The case involved the Tory MP and former education minister, Tim Loughton, who has a habit of getting into ferocious arguments. One voter in his East Worthing and Shoreham constituency annoyed him so much that Mr Loughton took the curious step of announcing, in Parliament, that he intended to “sack” this constituent. To make sure the man understood that Mr Loughton no longer considered himself to be his local MP, he sent him a copy of the day’s Hansard, with an unsigned compliments slip.

This was one of a series of raging arguments involving characters in and around Worthing, which so exasperated Sussex Police that the force issued warning notices, called PINs, to all concerned, including the MP.

MPs are not above the law, as the expenses scandal proved, but it is a long- established law that MPs cannot be prosecuted, or threatened with prosecution, for anything said in Parliament, no matter how off beam. That protection also applies to the words in official parliamentary papers such as Hansard. Therefore, by issuing Mr Loughton with a PIN, Sussex Police unknowingly broke the law.

Unreceived pronunciation

Hansard, being Parliament’s official record, has rules it must follow. When an MP talks drunken gibberish, for example, Hansard writers have to make his speech read as clearly as if he had been stone cold sober. Today’s Hansard contained a rare example of the opposite problem: an intelligible exchange which reads like nonsense:

“Mr Peter Bone (in the Chair): I call Nia Griffith.

Nia Griffith: I am sorry, Mr Bone, but it is pronounced Nia.

Mr Peter Bone: Nia. I am sorry.”

A phonetics footnote would have helped.

Lip service to women?

International Women’s Day was the dominant theme of Parliament’s agenda, as three ministers – Justine Greening, Maria Miller and Lynne Featherstone – set off to New York to take part in the 58th Commission on the Status of Women. A debate in the Commons chamber, another in the Westminster Hall annexe, and the whole of today’s business in the House of Lords focused on women’s issues.

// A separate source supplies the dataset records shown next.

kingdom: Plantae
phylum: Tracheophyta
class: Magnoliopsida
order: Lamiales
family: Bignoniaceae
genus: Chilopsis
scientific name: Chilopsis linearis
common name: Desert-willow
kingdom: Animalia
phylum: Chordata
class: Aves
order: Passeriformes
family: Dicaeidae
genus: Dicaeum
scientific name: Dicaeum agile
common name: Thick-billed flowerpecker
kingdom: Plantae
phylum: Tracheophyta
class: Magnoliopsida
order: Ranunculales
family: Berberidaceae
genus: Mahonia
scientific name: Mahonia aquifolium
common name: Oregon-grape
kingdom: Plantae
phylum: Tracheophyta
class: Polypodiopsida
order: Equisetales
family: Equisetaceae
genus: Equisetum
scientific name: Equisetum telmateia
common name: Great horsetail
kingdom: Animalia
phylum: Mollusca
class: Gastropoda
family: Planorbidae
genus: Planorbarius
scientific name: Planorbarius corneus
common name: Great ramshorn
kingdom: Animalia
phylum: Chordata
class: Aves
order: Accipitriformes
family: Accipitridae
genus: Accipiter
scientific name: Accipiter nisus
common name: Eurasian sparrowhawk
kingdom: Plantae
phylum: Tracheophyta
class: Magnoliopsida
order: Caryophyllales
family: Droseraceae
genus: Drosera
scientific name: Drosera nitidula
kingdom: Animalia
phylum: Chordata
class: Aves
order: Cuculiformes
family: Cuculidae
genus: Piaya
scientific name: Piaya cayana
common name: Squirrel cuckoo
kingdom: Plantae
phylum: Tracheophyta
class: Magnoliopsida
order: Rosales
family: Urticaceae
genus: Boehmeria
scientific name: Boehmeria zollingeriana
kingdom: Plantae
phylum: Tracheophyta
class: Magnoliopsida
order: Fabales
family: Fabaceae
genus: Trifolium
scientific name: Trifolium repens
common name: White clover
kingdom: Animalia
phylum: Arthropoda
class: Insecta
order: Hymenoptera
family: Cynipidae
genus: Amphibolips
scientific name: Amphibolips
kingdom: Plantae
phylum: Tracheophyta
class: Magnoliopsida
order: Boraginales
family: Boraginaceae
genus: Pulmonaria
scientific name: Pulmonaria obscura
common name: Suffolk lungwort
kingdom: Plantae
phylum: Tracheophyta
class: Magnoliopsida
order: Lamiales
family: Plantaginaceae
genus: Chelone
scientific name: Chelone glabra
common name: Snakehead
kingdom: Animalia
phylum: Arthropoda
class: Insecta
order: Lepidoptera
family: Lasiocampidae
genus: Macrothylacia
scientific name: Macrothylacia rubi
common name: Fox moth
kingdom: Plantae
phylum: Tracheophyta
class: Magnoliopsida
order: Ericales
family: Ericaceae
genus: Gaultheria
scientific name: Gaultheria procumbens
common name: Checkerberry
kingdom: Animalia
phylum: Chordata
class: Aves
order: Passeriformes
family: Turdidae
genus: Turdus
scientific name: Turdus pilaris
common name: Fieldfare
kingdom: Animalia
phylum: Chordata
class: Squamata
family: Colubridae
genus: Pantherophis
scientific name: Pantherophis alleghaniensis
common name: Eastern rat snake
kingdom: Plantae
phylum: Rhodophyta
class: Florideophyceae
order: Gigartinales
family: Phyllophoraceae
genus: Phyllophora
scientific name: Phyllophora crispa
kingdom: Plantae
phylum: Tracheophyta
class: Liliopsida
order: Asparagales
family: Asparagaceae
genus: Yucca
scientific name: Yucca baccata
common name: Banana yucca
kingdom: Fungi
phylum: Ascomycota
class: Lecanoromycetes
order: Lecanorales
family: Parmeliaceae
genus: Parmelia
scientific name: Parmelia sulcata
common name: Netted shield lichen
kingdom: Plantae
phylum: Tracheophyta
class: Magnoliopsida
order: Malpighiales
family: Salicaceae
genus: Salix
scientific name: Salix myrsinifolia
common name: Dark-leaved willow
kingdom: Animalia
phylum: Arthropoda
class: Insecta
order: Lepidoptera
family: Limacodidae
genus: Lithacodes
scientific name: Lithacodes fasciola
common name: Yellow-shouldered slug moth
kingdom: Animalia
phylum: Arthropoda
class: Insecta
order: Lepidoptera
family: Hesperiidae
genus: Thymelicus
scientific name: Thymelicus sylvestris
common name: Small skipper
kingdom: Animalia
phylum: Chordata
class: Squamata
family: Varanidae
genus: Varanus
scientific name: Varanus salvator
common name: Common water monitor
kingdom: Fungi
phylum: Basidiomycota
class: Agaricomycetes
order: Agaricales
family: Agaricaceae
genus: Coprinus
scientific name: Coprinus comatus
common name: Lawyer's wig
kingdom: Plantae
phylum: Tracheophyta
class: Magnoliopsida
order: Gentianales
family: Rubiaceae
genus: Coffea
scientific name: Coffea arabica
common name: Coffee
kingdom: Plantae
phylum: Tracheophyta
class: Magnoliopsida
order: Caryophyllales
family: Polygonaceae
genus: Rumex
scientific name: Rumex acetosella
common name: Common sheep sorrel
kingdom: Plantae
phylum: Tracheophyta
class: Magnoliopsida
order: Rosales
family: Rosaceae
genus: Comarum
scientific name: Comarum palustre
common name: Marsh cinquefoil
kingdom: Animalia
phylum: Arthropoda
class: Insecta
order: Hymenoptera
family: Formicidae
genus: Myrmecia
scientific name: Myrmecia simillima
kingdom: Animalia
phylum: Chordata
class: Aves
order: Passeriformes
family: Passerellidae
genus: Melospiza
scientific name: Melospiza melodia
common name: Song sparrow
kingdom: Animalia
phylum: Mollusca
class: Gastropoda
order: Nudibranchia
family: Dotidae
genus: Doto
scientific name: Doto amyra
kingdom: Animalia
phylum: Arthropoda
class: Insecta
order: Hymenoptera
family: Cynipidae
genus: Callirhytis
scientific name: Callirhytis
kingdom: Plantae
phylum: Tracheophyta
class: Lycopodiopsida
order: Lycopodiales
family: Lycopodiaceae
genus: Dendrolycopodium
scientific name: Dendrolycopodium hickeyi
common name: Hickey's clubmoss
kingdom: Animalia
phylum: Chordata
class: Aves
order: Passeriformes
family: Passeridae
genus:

The Commons Leader, Andrew Lansley, told MPs that he was “delighted” that the cause was receiving so much parliamentary attention.

It was a bit unfortunate that as he spoke, the thin ranks of Tory MPs behind him consisted exclusively of men in dark suits.

Quick currency conversion

“Why am I the only politician looking to provide solutions? No one is holding the council to account,” Paul Uppal, Tory MP for Wolverhampton South West, exclaimed in anguish as he laid out examples he had uncovered of lavish expenditure by Wolverhampton Council on a local BBC radio programme. “They spent £70,000 on a luxury five-star hotel in India, £100,000 at a Park Plaza, £1,500 at a Pizza Hut and nearly five grand in cash withdrawals, £140,000 on alcoholic beverages,” he protested, confronting the Labour MP Pat McFadden with the evidence.

But his evidence, Mr McFadden pointed out, was out by a factor of 100, because all the figures quoted were in rupees – worth just under 1p, at the current exchange rate.

Mr Uppal told the local Express and Star that his mistake was the council’s fault, because it had used pound signs when the figures were entered in its database.